■ Directive:
Reproduce the entries in full, with no changes.

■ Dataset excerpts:
-------------------------
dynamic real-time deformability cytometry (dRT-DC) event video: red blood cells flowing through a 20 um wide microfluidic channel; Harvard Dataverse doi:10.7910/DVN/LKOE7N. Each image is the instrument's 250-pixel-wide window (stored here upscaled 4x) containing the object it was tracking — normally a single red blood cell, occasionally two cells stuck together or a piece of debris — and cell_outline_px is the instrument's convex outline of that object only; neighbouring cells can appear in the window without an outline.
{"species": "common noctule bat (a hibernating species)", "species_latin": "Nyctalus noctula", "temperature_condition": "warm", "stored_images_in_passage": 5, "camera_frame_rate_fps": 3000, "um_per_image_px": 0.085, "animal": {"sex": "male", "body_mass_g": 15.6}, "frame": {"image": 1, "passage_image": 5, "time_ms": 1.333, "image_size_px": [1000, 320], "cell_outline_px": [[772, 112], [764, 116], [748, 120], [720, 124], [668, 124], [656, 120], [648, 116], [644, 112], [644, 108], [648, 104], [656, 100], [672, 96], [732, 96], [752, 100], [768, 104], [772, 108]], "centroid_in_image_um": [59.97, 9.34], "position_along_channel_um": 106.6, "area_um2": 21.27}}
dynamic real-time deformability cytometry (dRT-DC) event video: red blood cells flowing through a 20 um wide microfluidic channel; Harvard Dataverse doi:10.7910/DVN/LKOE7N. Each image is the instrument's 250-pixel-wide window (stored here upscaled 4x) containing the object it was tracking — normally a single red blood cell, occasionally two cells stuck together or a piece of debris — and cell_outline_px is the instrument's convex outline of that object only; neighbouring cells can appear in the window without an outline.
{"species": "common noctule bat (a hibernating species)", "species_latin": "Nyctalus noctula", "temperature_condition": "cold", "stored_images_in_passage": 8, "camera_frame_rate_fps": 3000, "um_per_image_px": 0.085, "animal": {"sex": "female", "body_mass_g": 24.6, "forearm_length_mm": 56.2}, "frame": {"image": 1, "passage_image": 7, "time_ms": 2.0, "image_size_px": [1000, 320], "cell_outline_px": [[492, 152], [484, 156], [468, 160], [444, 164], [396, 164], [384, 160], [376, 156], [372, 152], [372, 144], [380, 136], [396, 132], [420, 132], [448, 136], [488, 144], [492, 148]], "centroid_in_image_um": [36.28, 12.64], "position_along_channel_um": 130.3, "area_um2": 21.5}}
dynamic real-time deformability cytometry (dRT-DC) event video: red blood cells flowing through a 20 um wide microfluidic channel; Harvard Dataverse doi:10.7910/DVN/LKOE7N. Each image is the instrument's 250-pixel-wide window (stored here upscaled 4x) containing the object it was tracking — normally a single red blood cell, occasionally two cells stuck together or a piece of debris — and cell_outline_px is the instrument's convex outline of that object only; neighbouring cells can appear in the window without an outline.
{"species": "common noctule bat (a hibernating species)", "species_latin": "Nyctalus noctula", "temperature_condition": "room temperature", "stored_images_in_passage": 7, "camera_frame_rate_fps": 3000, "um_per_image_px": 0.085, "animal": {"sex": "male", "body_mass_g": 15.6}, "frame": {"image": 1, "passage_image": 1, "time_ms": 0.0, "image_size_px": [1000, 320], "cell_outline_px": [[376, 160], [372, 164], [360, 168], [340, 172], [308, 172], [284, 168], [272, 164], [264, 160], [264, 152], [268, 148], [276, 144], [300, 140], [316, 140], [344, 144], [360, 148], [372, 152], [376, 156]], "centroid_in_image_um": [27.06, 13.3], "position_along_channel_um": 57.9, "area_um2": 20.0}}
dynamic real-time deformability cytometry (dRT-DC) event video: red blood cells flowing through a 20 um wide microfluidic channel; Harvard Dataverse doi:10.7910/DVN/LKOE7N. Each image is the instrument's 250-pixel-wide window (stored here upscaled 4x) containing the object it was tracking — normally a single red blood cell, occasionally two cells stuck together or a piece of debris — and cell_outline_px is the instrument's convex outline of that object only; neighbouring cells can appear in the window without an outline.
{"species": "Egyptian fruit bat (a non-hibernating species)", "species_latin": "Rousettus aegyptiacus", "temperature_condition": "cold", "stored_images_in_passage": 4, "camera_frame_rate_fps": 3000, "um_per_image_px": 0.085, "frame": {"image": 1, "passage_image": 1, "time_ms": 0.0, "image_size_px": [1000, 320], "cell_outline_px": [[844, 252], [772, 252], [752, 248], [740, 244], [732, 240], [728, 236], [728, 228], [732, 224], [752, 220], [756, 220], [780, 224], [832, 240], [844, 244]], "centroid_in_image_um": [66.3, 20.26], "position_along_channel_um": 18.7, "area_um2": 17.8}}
-------------------------
■ Written answer:
dynamic real-time deformability cytometry (dRT-DC) event video: red blood cells flowing through a 20 um wide microfluidic channel; Harvard Dataverse doi:10.7910/DVN/LKOE7N. Each image is the instrument's 250-pixel-wide window (stored here upscaled 4x) containing the object it was tracking — normally a single red blood cell, occasionally two cells stuck together or a piece of debris — and cell_outline_px is the instrument's convex outline of that object only; neighbouring cells can appear in the window without an outline.
{"species": "common noctule bat (a hibernating species)", "species_latin": "Nyctalus noctula", "temperature_condition": "warm", "stored_images_in_passage": 5, "camera_frame_rate_fps": 3000, "um_per_image_px": 0.085, "animal": {"sex": "male", "body_mass_g": 15.6}, "frame": {"image": 1, "passage_image": 5, "time_ms": 1.333, "image_size_px": [1000, 320], "cell_outline_px": [[772, 112], [764, 116], [748, 120], [720, 124], [668, 124], [656, 120], [648, 116], [644, 112], [644, 108], [648, 104], [656, 100], [672, 96], [732, 96], [752, 100], [768, 104], [772, 108]], "centroid_in_image_um": [59.97, 9.34], "position_along_channel_um": 106.6, "area_um2": 21.27}}
dynamic real-time deformability cytometry (dRT-DC) event video: red blood cells flowing through a 20 um wide microfluidic channel; Harvard Dataverse doi:10.7910/DVN/LKOE7N. Each image is the instrument's 250-pixel-wide window (stored here upscaled 4x) containing the object it was tracking — normally a single red blood cell, occasionally two cells stuck together or a piece of debris — and cell_outline_px is the instrument's convex outline of that object only; neighbouring cells can appear in the window without an outline.
{"species": "common noctule bat (a hibernating species)", "species_latin": "Nyctalus noctula", "temperature_condition": "cold", "stored_images_in_passage": 8, "camera_frame_rate_fps": 3000, "um_per_image_px": 0.085, "animal": {"sex": "female", "body_mass_g": 24.6, "forearm_length_mm": 56.2}, "frame": {"image": 1, "passage_image": 7, "time_ms": 2.0, "image_size_px": [1000, 320], "cell_outline_px": [[492, 152], [484, 156], [468, 160], [444, 164], [396, 164], [384, 160], [376, 156], [372, 152], [372, 144], [380, 136], [396, 132], [420, 132], [448, 136], [488, 144], [492, 148]], "centroid_in_image_um": [36.28, 12.64], "position_along_channel_um": 130.3, "area_um2": 21.5}}
dynamic real-time deformability cytometry (dRT-DC) event video: red blood cells flowing through a 20 um wide microfluidic channel; Harvard Dataverse doi:10.7910/DVN/LKOE7N. Each image is the instrument's 250-pixel-wide window (stored here upscaled 4x) containing the object it was tracking — normally a single red blood cell, occasionally two cells stuck together or a piece of debris — and cell_outline_px is the instrument's convex outline of that object only; neighbouring cells can appear in the window without an outline.
{"species": "common noctule bat (a hibernating species)", "species_latin": "Nyctalus noctula", "temperature_condition": "room temperature", "stored_images_in_passage": 7, "camera_frame_rate_fps": 3000, "um_per_image_px": 0.085, "animal": {"sex": "male", "body_mass_g": 15.6}, "frame": {"image": 1, "passage_image": 1, "time_ms": 0.0, "image_size_px": [1000, 320], "cell_outline_px": [[376, 160], [372, 164], [360, 168], [340, 172], [308, 172], [284, 168], [272, 164], [264, 160], [264, 152], [268, 148], [276, 144], [300, 140], [316, 140], [344, 144], [360, 148], [372, 152], [376, 156]], "centroid_in_image_um": [27.06, 13.3], "position_along_channel_um": 57.9, "area_um2": 20.0}}
dynamic real-time deformability cytometry (dRT-DC) event video: red blood cells flowing through a 20 um wide microfluidic channel; Harvard Dataverse doi:10.7910/DVN/LKOE7N. Each image is the instrument's 250-pixel-wide window (stored here upscaled 4x) containing the object it was tracking — normally a single red blood cell, occasionally two cells stuck together or a piece of debris — and cell_outline_px is the instrument's convex outline of that object only; neighbouring cells can appear in the window without an outline.
{"species": "Egyptian fruit bat (a non-hibernating species)", "species_latin": "Rousettus aegyptiacus", "temperature_condition": "cold", "stored_images_in_passage": 4, "camera_frame_rate_fps": 3000, "um_per_image_px": 0.085, "frame": {"image": 1, "passage_image": 1, "time_ms": 0.0, "image_size_px": [1000, 320], "cell_outline_px": [[844, 252], [772, 252], [752, 248], [740, 244], [732, 240], [728, 236], [728, 228], [732, 224], [752, 220], [756, 220], [780, 224], [832, 240], [844, 244]], "centroid_in_image_um": [66.3, 20.26], "position_along_channel_um": 18.7, "area_um2": 17.8}}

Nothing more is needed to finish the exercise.